Alors c'est vrai que les visites extérieures sont interdites pour limiter le risque de diffusion. On a des moyens pour palier en partie cette distanciation sociale nécessaire par le numérique notamment et toutes les équipes sont en général sur le pont pour maintenir un lien social le plus souvent numérique malheureusement.

 

Près de 900 morts dans les Ehpad recensés par la Direction Générale de la Santé. Des chiffres donnés hier par le Pr Jérôme Salomon, vous parlez d'une sur-mortalité de 20 à 30%, est-ce que ce recensement des décès liés au Covid-19 va augmenter dans les jours à venir ?

Oui, les remontées d'informations du terrain via les ARS sont absolument nécessaires. Les circuits sont en train d'être plus robustes et effectivement c'est la Direction Générale de la Santé qui centralise. Ce qu'on sait c'est qu'à partir du moment où l'épidémie gagne un Ehpad, malheureusement la mortalité en interne à l'établissement est importante et ce qu'il faut bien comprendre, c'est notre nécessité de pouvoir aider ces établissements à prendre en charge du mieux possible à la fois avec du matériel et des ressources humaines les résidents d'Ehpad sur le site de l'Ehpad.

Les personnes âgées s'inquiètent souvent pour leur santé et dans ce contexte c'est encore accru ce sentiment d'être exposé, parfois à des maladies, il faut que ces personnes continuent à solliciter leur médecin en cas de doute je pense surtout aux personnes âgées qui restent à domicile. Ne pas hésiter à appeler son médecin traitant ?

Oui tout à fait. On parle beaucoup des Ehpad, on parle beaucoup des patients âgés à l'hôpital mais il y a l'immense majorité des personnes âgées à domicile qui ont le même confinement que la population et pour ceux-là il y a deux enjeux : à la fois se préserver du  COVID-19 mais aussi continuer à être suivis sur l'ensemble de leurs pathologies. On ne pourrait pas supporter d'avoir une perte de chances sur les autres maladies qui continuent leur chemin et avec des prises en charge qui sont nécessaires. Et on a à la fois cet aspect sanitaire mais aussi cet aspect social, je pense aux 300 000 français qui sont très âgés et isolés au domicile et là on fait un gros travail avec les maires de France qui sont sur le pont pour aussi assurer les services à la personne avec aussi l'équipement des collègues des services à la personne pour assurer le maintien de l'autonomie au domicile.

Pour être très concret, ces personnes âgées isolées surtout en cette période doivent rester en contact avec les professionnels de santé qui les accompagnent au quotidien, leur médecin traitant et les différents spécialistes ?
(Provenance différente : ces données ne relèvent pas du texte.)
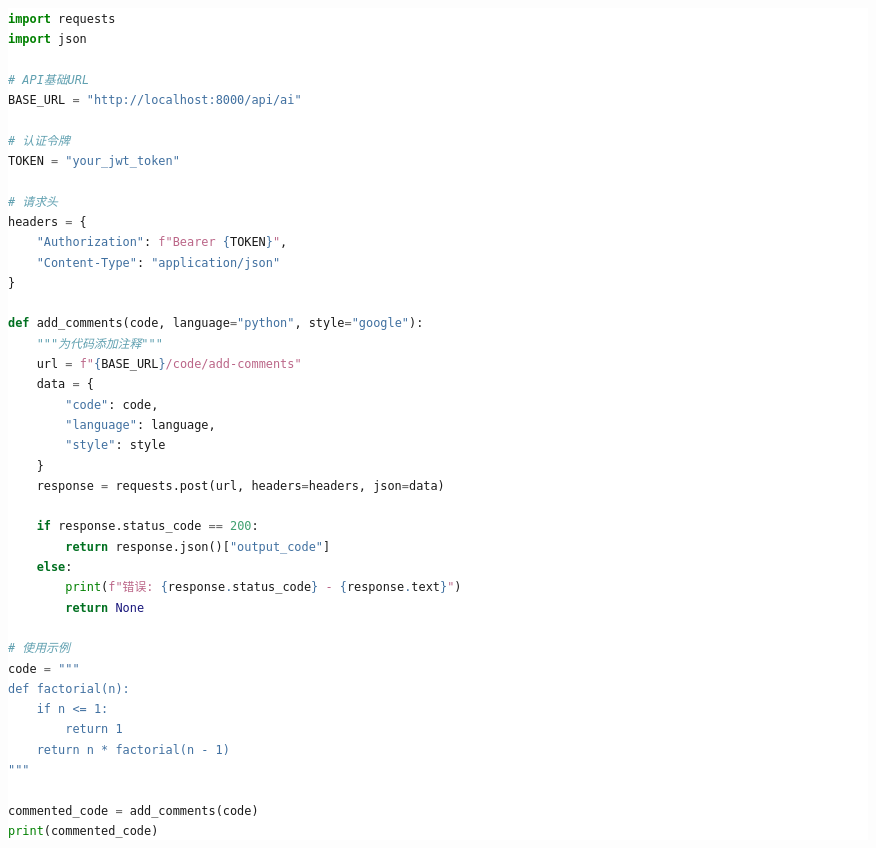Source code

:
 ```python
import requests
import json

# API基础URL
BASE_URL = "http://localhost:8000/api/ai"

# 认证令牌
TOKEN = "your_jwt_token"

# 请求头
headers = {
    "Authorization": f"Bearer {TOKEN}",
    "Content-Type": "application/json"
}

def add_comments(code, language="python", style="google"):
    """为代码添加注释"""
    url = f"{BASE_URL}/code/add-comments"
    data = {
        "code": code,
        "language": language,
        "style": style
    }
    response = requests.post(url, headers=headers, json=data)
    
    if response.status_code == 200:
        return response.json()["output_code"]
    else:
        print(f"错误: {response.status_code} - {response.text}")
        return None

# 使用示例
code = """
def factorial(n):
    if n <= 1:
        return 1
    return n * factorial(n - 1)
"""

commented_code = add_comments(code)
print(commented_code)
```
Exactement. Les services de santé, via leur médecin traitant, dans l'idéal en télé-consultation quand c'est possible mais pour des gens isolés et âgés ce n'est pas toujours facile, et puis surtout les services sociaux qui doivent assurer cette veille permanente pour cette population vulnérable et désormais confinée.

Un dernier mot Olivier Guérin pour revenir au reportage sur la situation de vous, de ces professionnels de la vieillesse. Situation psychologique : vous êtes confrontés à une surmortalité, vous avez l'habitude de la mort, ça fait partie de votre métier mais là c'est différent...

Oui c'est différent parce que c'est beaucoup plus fréquent malheureusement et puis ce sont des fins de vie lorsque ça tourne mal, qui sont difficiles à gérer et qui nécessitent une technique et des médicaments pour qu'on puisse accompagner le mieux qu'on peut, de manière assez rapide et là-aussi il nous manque des bras et des ressources.

Merci beaucoup Pr Olivier Guérin d'avoir accepté l'invitation de France Info. Merci pour tout ce que vous faîtes, vous êtes chef du pôle gérontologie au CHU de Nice et président de la Société Française de Gériatrie et Gérontologie.